> [Problem details] Output each record verbatim, with pictures left out.

> [Information provided]
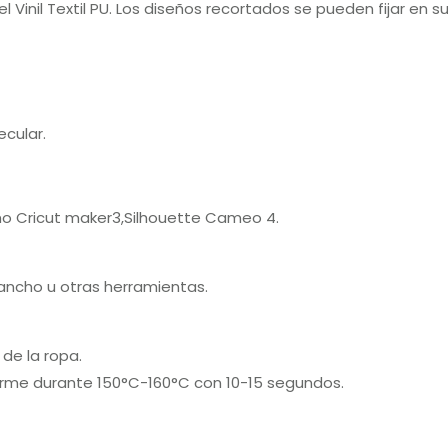
l Vinil Textil PU. Los diseños recortados se pueden fijar en 
cular.
mo Cricut maker3,Silhouette Cameo 4.
gancho u otras herramientas.
de la ropa.
firme durante 150°C-160°C con 10-15 segundos.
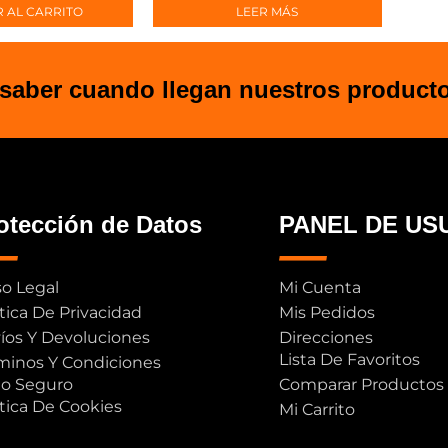
 AL CARRITO
LEER MÁS
 saber cuando llegan nuestros product
otección de Datos
PANEL DE US
so Legal
Mi Cuenta
ítica De Privacidad
Mis Pedidos
íos Y Devoluciones
Direcciones
Lista De Favoritos
minos Y Condiciones
o Seguro
Comparar Productos
ítica De Cookies
Mi Carrito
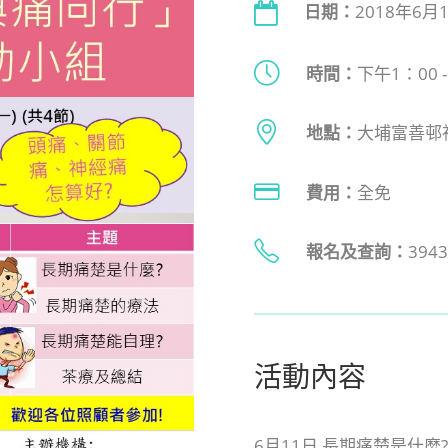
日期：
2018年6月
時間：
下午1：00 -
地點：
大埔富善邨
費用：
全免
報名及查詢
：
394
活動內容
6月11日 長期痛楚是什麼?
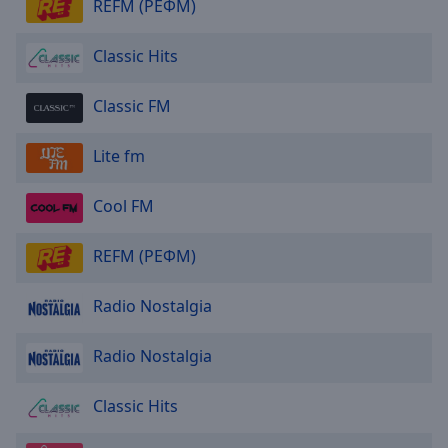
REFM (РЕФМ)
Classic Hits
Classic FM
Lite fm
Cool FM
REFM (РЕФМ)
Radio Nostalgia
Radio Nostalgia
Classic Hits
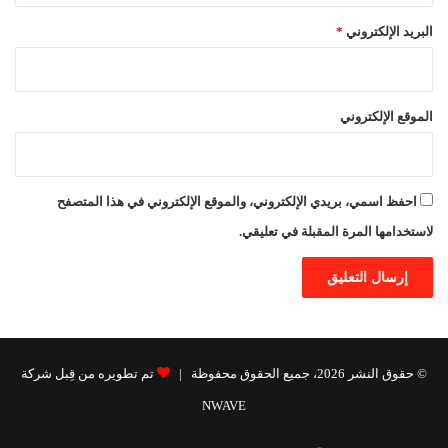
البريد الإلكتروني
*
الموقع الإلكتروني
احفظ اسمي، بريدي الإلكتروني، والموقع الإلكتروني في هذا المتصفح
لاستخدامها المرة المقبلة في تعليقي.
© حقوق النشر 2026، جميع الحقوق محفوظة |
تم تطويره من قِبل شركة
NWAVE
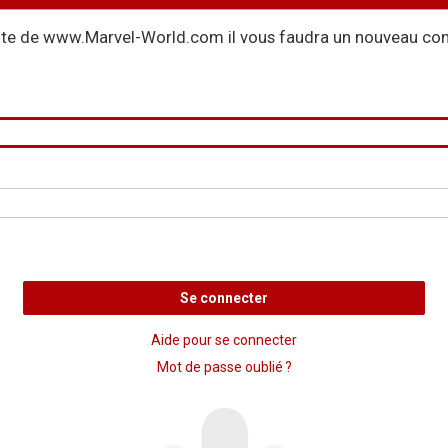
site de www.Marvel-World.com il vous faudra un nouveau com
Se connecter
Aide pour se connecter
Mot de passe oublié ?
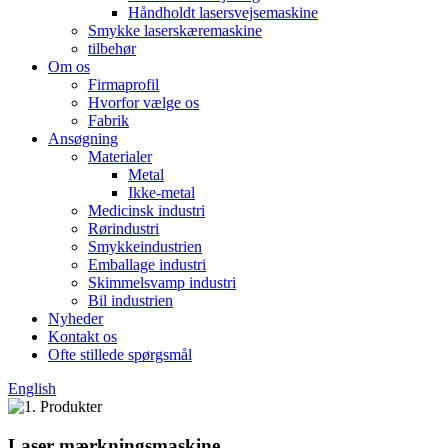
Håndholdt lasersvejsemaskine
Smykke laserskæremaskine
tilbehør
Om os
Firmaprofil
Hvorfor vælge os
Fabrik
Ansøgning
Materialer
Metal
Ikke-metal
Medicinsk industri
Rørindustri
Smykkeindustrien
Emballage industri
Skimmelsvamp industri
Bil industrien
Nyheder
Kontakt os
Ofte stillede spørgsmål
English
Laser mærkningsmaskine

> [The answer]
l Vinil Textil PU. Los diseños recortados se pueden fijar en 
cular.
mo Cricut maker3,Silhouette Cameo 4.
gancho u otras herramientas.
de la ropa.
firme durante 150°C-160°C con 10-15 segundos.
 AL CARRITO
LEER MÁS
 saber cuando llegan nuestros product
otección de Datos
PANEL DE US
so Legal
Mi Cuenta
ítica De Privacidad
Mis Pedidos
íos Y Devoluciones
Direcciones
Lista De Favoritos
minos Y Condiciones
o Seguro
Comparar Productos
ítica De Cookies
Mi Carrito
日期：
2018年6月
時間：
下午1：00 -
地點：
大埔富善邨
費用：
全免
報名及查詢
：
394
活動內容
6月11日 長期痛楚是什麼?
REFM (РЕФМ)
Classic Hits
Classic FM
Lite fm
Cool FM
REFM (РЕФМ)
Radio Nostalgia
Radio Nostalgia
Classic Hits
البريد الإلكتروني
*
الموقع الإلكتروني
احفظ اسمي، بريدي الإلكتروني، والموقع الإلكتروني في هذا المتصفح
لاستخدامها المرة المقبلة في تعليقي.
© حقوق النشر 2026، جميع الحقوق محفوظة |
تم تطويره من قِبل شركة
NWAVE
site de www.Marvel-World.com il vous faudra un nouveau com
Se connecter
Aide pour se connecter
Mot de passe oublié ?
Håndholdt lasersvejsemaskine
Smykke laserskæremaskine
tilbehør
Om os
Firmaprofil
Hvorfor vælge os
Fabrik
Ansøgning
Materialer
Metal
Ikke-metal
Medicinsk industri
Rørindustri
Smykkeindustrien
Emballage industri
Skimmelsvamp industri
Bil industrien
Nyheder
Kontakt os
Ofte stillede spørgsmål
English
Laser mærkningsmaskine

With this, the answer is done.